O processo de contratação se arrastava desde o início deste ano, após ter sido suspenso por liminar em março em razão de representação que questionava itens do edital. Em julho, a análise chegou a ser interrompida por um pedido de vistas do conselheiro Valcenor Braz, no mesmo período em que o prefeito Sandro Mabel compareceu ao plenário da corte de contas para realizar sustentação oral e alertar que o Imas não teria solução sem profissionalização.

Na decisão definitiva, desta quarta (16), o relator do processo, conselheiro Humberto Aidar, identificou duas irregularidades no edital: a vedação injustificada à participação de consórcios de empresas e a exigência indevida de registro na Agência Nacional de Saúde Suplementar (ANS), visto que a prestadora exercerá apenas apoio operacional, sem assumir riscos atuariais de operadora de saúde.

Contudo, o plenário aprovou o voto do relator julgando a representação parcialmente procedente, por entender que tais falhas não comprometeram a competitividade do certame e que anular o processo geraria prejuízos maiores à continuidade dos serviços prestados. As irregularidades foram mantidas como ressalvas pedagógicas para orientar futuras licitações do município.
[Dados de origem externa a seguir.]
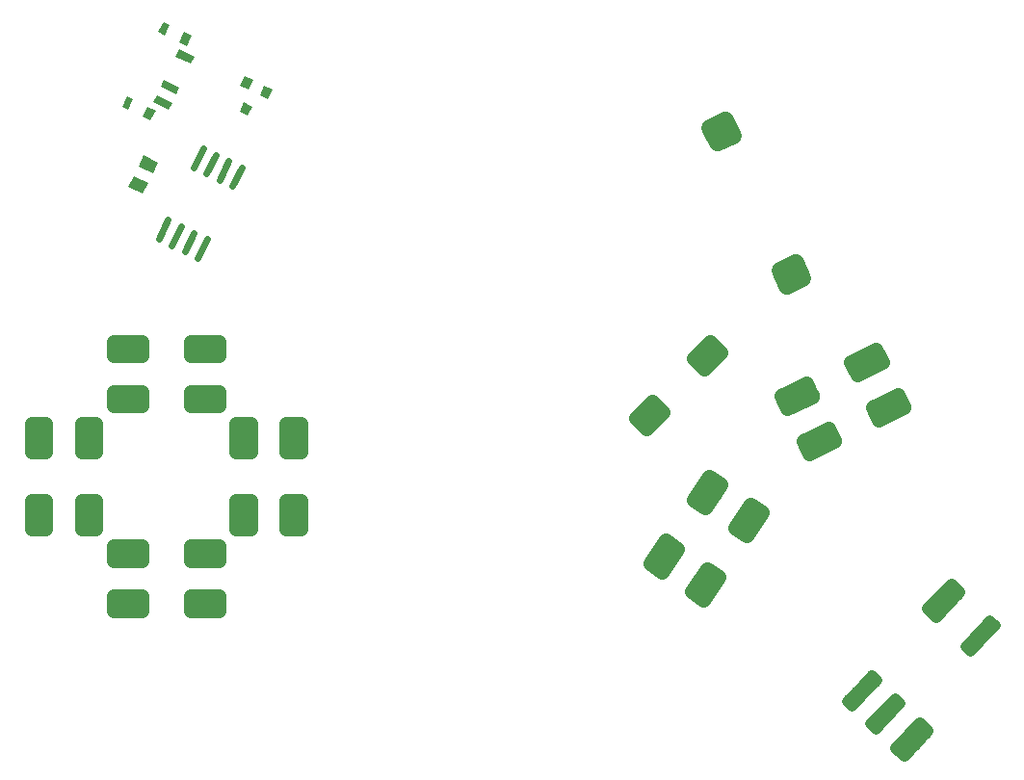
<source format=gbr>
G04 EAGLE Gerber RS-274X export*
G75*
%MOMM*%
%FSLAX34Y34*%
%LPD*%
%INSolderpaste Top*%
%IPPOS*%
%AMOC8*
5,1,8,0,0,1.08239X$1,22.5*%
G01*
G04 Define Apertures*
%ADD10C,1.250000*%
%ADD11C,0.609600*%
%ADD12C,1.500000*%
%ADD13C,1.000000*%
%ADD14C,0.750000*%
%ADD15C,1.300000*%
%ADD16R,0.800000X0.900000*%
%ADD17R,1.100000X1.400000*%
%ADD18R,0.700000X1.500000*%
%ADD19R,1.000000X0.600000*%
%ADD20R,1.000000X0.800000*%
D10*
X-344250Y241750D02*
X-344250Y266250D01*
X-331750Y266250D01*
X-331750Y241750D01*
X-344250Y241750D01*
X-344250Y253625D02*
X-331750Y253625D01*
X-331750Y265500D02*
X-344250Y265500D01*
X-344250Y198250D02*
X-344250Y173750D01*
X-344250Y198250D02*
X-331750Y198250D01*
X-331750Y173750D01*
X-344250Y173750D01*
X-344250Y185625D02*
X-331750Y185625D01*
X-331750Y197500D02*
X-344250Y197500D01*
X-388250Y198250D02*
X-388250Y173750D01*
X-388250Y198250D02*
X-375750Y198250D01*
X-375750Y173750D01*
X-388250Y173750D01*
X-388250Y185625D02*
X-375750Y185625D01*
X-375750Y197500D02*
X-388250Y197500D01*
X-388250Y241750D02*
X-388250Y266250D01*
X-375750Y266250D01*
X-375750Y241750D01*
X-388250Y241750D01*
X-388250Y253625D02*
X-375750Y253625D01*
X-375750Y265500D02*
X-388250Y265500D01*
X-248250Y294250D02*
X-223750Y294250D01*
X-223750Y281750D01*
X-248250Y281750D01*
X-248250Y294250D01*
X-248250Y293625D02*
X-223750Y293625D01*
X-291750Y294250D02*
X-316250Y294250D01*
X-291750Y294250D02*
X-291750Y281750D01*
X-316250Y281750D01*
X-316250Y294250D01*
X-316250Y293625D02*
X-291750Y293625D01*
X-291750Y338250D02*
X-316250Y338250D01*
X-291750Y338250D02*
X-291750Y325750D01*
X-316250Y325750D01*
X-316250Y338250D01*
X-316250Y337625D02*
X-291750Y337625D01*
X-248250Y338250D02*
X-223750Y338250D01*
X-223750Y325750D01*
X-248250Y325750D01*
X-248250Y338250D01*
X-248250Y337625D02*
X-223750Y337625D01*
X-195750Y198250D02*
X-195750Y173750D01*
X-208250Y173750D01*
X-208250Y198250D01*
X-195750Y198250D01*
X-195750Y185625D02*
X-208250Y185625D01*
X-208250Y197500D02*
X-195750Y197500D01*
X-195750Y241750D02*
X-195750Y266250D01*
X-195750Y241750D02*
X-208250Y241750D01*
X-208250Y266250D01*
X-195750Y266250D01*
X-195750Y253625D02*
X-208250Y253625D01*
X-208250Y265500D02*
X-195750Y265500D01*
X-151750Y266250D02*
X-151750Y241750D01*
X-164250Y241750D01*
X-164250Y266250D01*
X-151750Y266250D01*
X-151750Y253625D02*
X-164250Y253625D01*
X-164250Y265500D02*
X-151750Y265500D01*
X-151750Y198250D02*
X-151750Y173750D01*
X-164250Y173750D01*
X-164250Y198250D01*
X-151750Y198250D01*
X-151750Y185625D02*
X-164250Y185625D01*
X-164250Y197500D02*
X-151750Y197500D01*
X-291750Y145750D02*
X-316250Y145750D01*
X-316250Y158250D01*
X-291750Y158250D01*
X-291750Y145750D01*
X-291750Y157625D02*
X-316250Y157625D01*
X-248250Y145750D02*
X-223750Y145750D01*
X-248250Y145750D02*
X-248250Y158250D01*
X-223750Y158250D01*
X-223750Y145750D01*
X-223750Y157625D02*
X-248250Y157625D01*
X-248250Y101750D02*
X-223750Y101750D01*
X-248250Y101750D02*
X-248250Y114250D01*
X-223750Y114250D01*
X-223750Y101750D01*
X-223750Y113625D02*
X-248250Y113625D01*
X-291750Y101750D02*
X-316250Y101750D01*
X-316250Y114250D01*
X-291750Y114250D01*
X-291750Y101750D01*
X-291750Y113625D02*
X-316250Y113625D01*
X229853Y174537D02*
X243623Y194799D01*
X253961Y187773D01*
X240191Y167511D01*
X229853Y174537D01*
X233148Y179386D02*
X248261Y179386D01*
X248829Y191261D02*
X241219Y191261D01*
X205401Y138557D02*
X191631Y118295D01*
X205401Y138557D02*
X215739Y131531D01*
X201969Y111269D01*
X191631Y118295D01*
X194926Y123144D02*
X210039Y123144D01*
X210607Y135019D02*
X202997Y135019D01*
X169009Y163289D02*
X155239Y143027D01*
X169009Y163289D02*
X179347Y156263D01*
X165577Y136001D01*
X155239Y143027D01*
X158534Y147876D02*
X173647Y147876D01*
X174215Y159751D02*
X166605Y159751D01*
X193461Y199269D02*
X207231Y219531D01*
X217569Y212505D01*
X203799Y192243D01*
X193461Y199269D01*
X196756Y204118D02*
X211869Y204118D01*
X212437Y215993D02*
X204827Y215993D01*
X351062Y280824D02*
X373063Y291602D01*
X378562Y280378D01*
X356561Y269600D01*
X351062Y280824D01*
X352391Y281475D02*
X378025Y281475D01*
X311997Y261686D02*
X289996Y250908D01*
X311997Y261686D02*
X317496Y250462D01*
X295495Y239684D01*
X289996Y250908D01*
X291325Y251559D02*
X316959Y251559D01*
X292639Y301200D02*
X270638Y290422D01*
X292639Y301200D02*
X298138Y289976D01*
X276137Y279198D01*
X270638Y290422D01*
X271967Y291073D02*
X297601Y291073D01*
X331704Y320338D02*
X353705Y331116D01*
X359204Y319892D01*
X337203Y309114D01*
X331704Y320338D01*
X333033Y320989D02*
X358667Y320989D01*
D11*
X-203448Y491486D02*
X-211576Y474822D01*
X-222991Y480389D02*
X-214863Y497053D01*
X-226278Y502620D02*
X-234406Y485956D01*
X-245820Y491523D02*
X-237692Y508187D01*
X-268424Y445178D02*
X-276552Y428514D01*
X-265137Y422947D02*
X-257009Y439611D01*
X-245594Y434044D02*
X-253722Y417380D01*
X-242308Y411813D02*
X-234180Y428477D01*
D12*
X276173Y387166D02*
X289642Y393765D01*
X276173Y387166D02*
X269574Y400635D01*
X283043Y407234D01*
X289642Y393765D01*
X285893Y401416D02*
X271168Y401416D01*
X214582Y512890D02*
X228051Y519489D01*
X214582Y512890D02*
X207983Y526359D01*
X221452Y532958D01*
X228051Y519489D01*
X224302Y527140D02*
X209577Y527140D01*
D13*
X392572Y2583D02*
X399742Y-4389D01*
X378828Y-25895D01*
X371658Y-18923D01*
X392572Y2583D01*
X388066Y-16395D02*
X374116Y-16395D01*
X383355Y-6895D02*
X397305Y-6895D01*
X427739Y117636D02*
X420569Y124608D01*
X427739Y117636D02*
X406825Y96130D01*
X399655Y103102D01*
X420569Y124608D01*
X416063Y105630D02*
X402113Y105630D01*
X411352Y115130D02*
X425302Y115130D01*
D14*
X453881Y93958D02*
X459258Y88729D01*
X436601Y65430D01*
X431224Y70659D01*
X453881Y93958D01*
X443530Y72555D02*
X433068Y72555D01*
X439996Y79680D02*
X450458Y79680D01*
X446925Y86805D02*
X457387Y86805D01*
X453910Y93930D02*
X453854Y93930D01*
X355268Y40603D02*
X349891Y45832D01*
X355268Y40603D02*
X332611Y17304D01*
X327234Y22533D01*
X349891Y45832D01*
X339540Y24429D02*
X329078Y24429D01*
X336006Y31554D02*
X346468Y31554D01*
X342935Y38679D02*
X353397Y38679D01*
X349920Y45804D02*
X349864Y45804D01*
X370682Y25614D02*
X376059Y20385D01*
X353402Y-2914D01*
X348025Y2315D01*
X370682Y25614D01*
X360331Y4211D02*
X349869Y4211D01*
X356797Y11336D02*
X367259Y11336D01*
X363726Y18461D02*
X374188Y18461D01*
X370711Y25586D02*
X370655Y25586D01*
D15*
X142922Y271196D02*
X156864Y285533D01*
X166184Y276470D01*
X152242Y262133D01*
X142922Y271196D01*
X146118Y274483D02*
X164252Y274483D01*
X193816Y323530D02*
X207758Y337867D01*
X217078Y328804D01*
X203136Y314467D01*
X193816Y323530D01*
X197012Y326817D02*
X215146Y326817D01*
D16*
G36*
X-183780Y563161D02*
X-176591Y559654D01*
X-180536Y551565D01*
X-187725Y555072D01*
X-183780Y563161D01*
G37*
G36*
X-200857Y571490D02*
X-193668Y567983D01*
X-197613Y559894D01*
X-204802Y563401D01*
X-200857Y571490D01*
G37*
G36*
X-201524Y548451D02*
X-194335Y544944D01*
X-198280Y536855D01*
X-205469Y540362D01*
X-201524Y548451D01*
G37*
D17*
G36*
X-285682Y477886D02*
X-290504Y468001D01*
X-303086Y474138D01*
X-298264Y484023D01*
X-285682Y477886D01*
G37*
G36*
X-276914Y495862D02*
X-281736Y485977D01*
X-294318Y492114D01*
X-289496Y501999D01*
X-276914Y495862D01*
G37*
D18*
G36*
X-281286Y548515D02*
X-278217Y554806D01*
X-264736Y548231D01*
X-267805Y541940D01*
X-281286Y548515D01*
G37*
G36*
X-274710Y561997D02*
X-271641Y568288D01*
X-258160Y561713D01*
X-261229Y555422D01*
X-274710Y561997D01*
G37*
G36*
X-261559Y588961D02*
X-258490Y595252D01*
X-245009Y588677D01*
X-248078Y582386D01*
X-261559Y588961D01*
G37*
D19*
G36*
X-298977Y551023D02*
X-303361Y542036D01*
X-308753Y544667D01*
X-304369Y553654D01*
X-298977Y551023D01*
G37*
D20*
G36*
X-279203Y541380D02*
X-283587Y532393D01*
X-290777Y535900D01*
X-286393Y544887D01*
X-279203Y541380D01*
G37*
D19*
G36*
X-266975Y616635D02*
X-271359Y607648D01*
X-276751Y610279D01*
X-272367Y619266D01*
X-266975Y616635D01*
G37*
D20*
G36*
X-247202Y606992D02*
X-251586Y598005D01*
X-258776Y601512D01*
X-254392Y610499D01*
X-247202Y606992D01*
G37*
M02*

</source>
Próximos passos e a barreira na Justiça Estadual

Embora tenha superado o empasse no Tribunal de Contas, o contrato ainda não pode ser assinado. A contratação está suspensa por uma liminar concedida pelo Tribunal de Justiça de Goiás (TJ-GO). O município já recorreu da restrição judicial, utilizando a homologação e o parecer favorável do TCM-GO como fundamento técnico para tentar cassar a decisão no TJ-GO e viabilizar a formalização do vínculo.

Caso obtenha sinal verde no Judiciário, a Prefeitura de Goiânia dará início imediato à reestruturação operacional do Imas. Paralelamente à parceria privada, o plano global de recuperação da autarquia prevê o envio de um projeto de lei à Câmara Municipal de Goiânia para reformular a estrutura de custeio do instituto e alterar as regras de contribuição dos segurados.